Kröte des Monats Juli
2009
Ravensburger 2009
224 S., € 15,40
Marlene Röder: Zebraland
Zebraland ist abgebrannt: Eine Jugendliche ist tot und vier weitere stehen vor den Scherben ihrer Illusionen. Ein Autounfall, unterlassene Hilfeleistung, Fahrerflucht, Vertuschung. Der im Hintergrund laufende Soundtrack dazu stammt von Bob Marley, denn: Babylon ist überall. "Wir sind darin gefangen und es saugt uns aus wie ein Vampir."
In ihrem nunmehr zweiten Jugendroman bedient sich Marlene Röder einer erfolgreichen dramaturgischen Grundkonstellation: vier Jugendliche schwören einander zu, über den Unfall, den sie verursacht haben, nie wieder zu sprechen. Anders als in "ich weiß, was du letzten Sommer getan hast", holt die vier Jugendlichen jedoch nicht wortwörtlich der Horror jener Nacht ein, in der sie auf dem Rückweg von einem Musikfestival eine Mopedfahrerin angefahren, für tot gehalten und im Straßengraben haben liegen lassen; vielmehr sehen sich die Vier mit einer höheren Instanz konfrontiert, die sie scheinbar erpresst, in Wahrheit aber Gerechtigkeit fordert.
Immer tiefer geraten Ziggy, Phil, Anouk und Judith ins Zebraland – ein Chiffre, das Marlene Röder für jenen Erkenntnisraum nutzt, in dem sich insbesondere die beiden Ich-Erzähler*innen Ziggy und Judith Orientierung zu schaffen versuchen und doch immer mehr verlieren. Judith, Redakteurin der Schülerzeitung, wird von den Brüdern des beim Unfall getöteten Mädchens gebeten. Licht ins Dunkel jener Nacht zu bringen. Sie, die sich in der investigativen Tradition der Reporter ohne Grenzen sieht, ist nicht nur in ein Verbrechen verstrickt, sondern nimmt auch noch an dessen Vertuschung teil, obwohl sie es doch eigentlich aufklären sollte.
Ziggy hingegen hat vom Unfallort die Handtasche des Mädchens mitgenommen; er findet darin deren Tagebuch und beginnt sich in das Leben des Zebramädchens einzulesen und einzuleben. Am Zebragehege, dem Lieblingsort des toten Mädchens kommt es letztlich auch zum Showdown, wenn der Erpresser von den Jugendlichen verlangt, das Töten eines Lebewesens noch einmal in vollem Bewusstsein nachzuvollziehen und damit ihr Handeln zu sühnen.

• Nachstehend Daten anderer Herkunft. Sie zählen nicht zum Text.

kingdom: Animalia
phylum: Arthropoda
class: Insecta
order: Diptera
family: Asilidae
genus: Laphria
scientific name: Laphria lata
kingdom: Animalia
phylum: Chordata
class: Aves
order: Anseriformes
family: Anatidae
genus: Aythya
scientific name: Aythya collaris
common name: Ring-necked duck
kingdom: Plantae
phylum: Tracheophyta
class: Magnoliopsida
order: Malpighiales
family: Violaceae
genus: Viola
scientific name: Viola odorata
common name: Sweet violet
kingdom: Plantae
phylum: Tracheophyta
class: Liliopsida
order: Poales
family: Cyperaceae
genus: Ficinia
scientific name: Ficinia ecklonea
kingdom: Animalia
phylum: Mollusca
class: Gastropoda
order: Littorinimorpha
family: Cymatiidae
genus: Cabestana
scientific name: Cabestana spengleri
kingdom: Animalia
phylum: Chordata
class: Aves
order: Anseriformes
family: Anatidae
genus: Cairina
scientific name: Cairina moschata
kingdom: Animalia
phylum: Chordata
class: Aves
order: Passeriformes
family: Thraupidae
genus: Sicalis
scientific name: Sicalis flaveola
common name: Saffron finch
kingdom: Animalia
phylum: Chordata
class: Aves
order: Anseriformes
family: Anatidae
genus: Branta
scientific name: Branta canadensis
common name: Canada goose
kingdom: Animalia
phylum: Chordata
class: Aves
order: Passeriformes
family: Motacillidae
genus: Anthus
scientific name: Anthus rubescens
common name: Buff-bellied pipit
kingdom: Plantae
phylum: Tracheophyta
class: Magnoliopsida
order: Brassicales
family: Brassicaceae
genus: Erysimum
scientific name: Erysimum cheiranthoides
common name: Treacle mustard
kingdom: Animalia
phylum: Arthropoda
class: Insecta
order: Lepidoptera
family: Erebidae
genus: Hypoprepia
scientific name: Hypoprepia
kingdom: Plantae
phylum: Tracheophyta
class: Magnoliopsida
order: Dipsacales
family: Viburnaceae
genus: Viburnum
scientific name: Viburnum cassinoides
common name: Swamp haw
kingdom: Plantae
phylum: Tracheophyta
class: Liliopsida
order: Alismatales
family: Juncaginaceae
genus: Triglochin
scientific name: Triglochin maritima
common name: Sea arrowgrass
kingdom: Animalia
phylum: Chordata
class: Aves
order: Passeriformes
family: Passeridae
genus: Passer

Erzählen lässt Marlene Röder abwechselnd Judith und Ziggy – wobei der Roman insgesamt als mündliches Geständnis des Rastamans Ziggy angelegt ist und daher ein wenig fraglich bleibt, wie sich die Ich-Erzählerin Judith in den mündlich formulierten Rückblick von Ziggy schleichen konnte. Die deutlich an das (dort sehr gelungene) Erzählkonzept von Marlene Röders erstem Roman „Im Fluss“ angelehnte Form scheint durch die Abweichung der narrativen Instanz der Binnenhandlung von jener der Rahmenhandlung nicht nur unschlüssig, sondern auch deutlich überlastet.
Auch dann, wenn Judith für den Leser/die Leserin sicher die spannendste der vier Hauptfiguren bleibt und mit ihrem alttestamentarischen Namen mitten hinein ins zentrale Erzählmotiv verweist. Der Erpresser nämlich nennt sich Mose und fordert von den Jugendlichen Gerechtigkeit im Sinne der alttestamentarischen Gebote: Du sollst nicht töten. Du sollst nicht lügen. "Mose is watching you" heißt es für Ziggy, Phil, Anouk und Judith. Doch wie herausfinden aus Zebraland?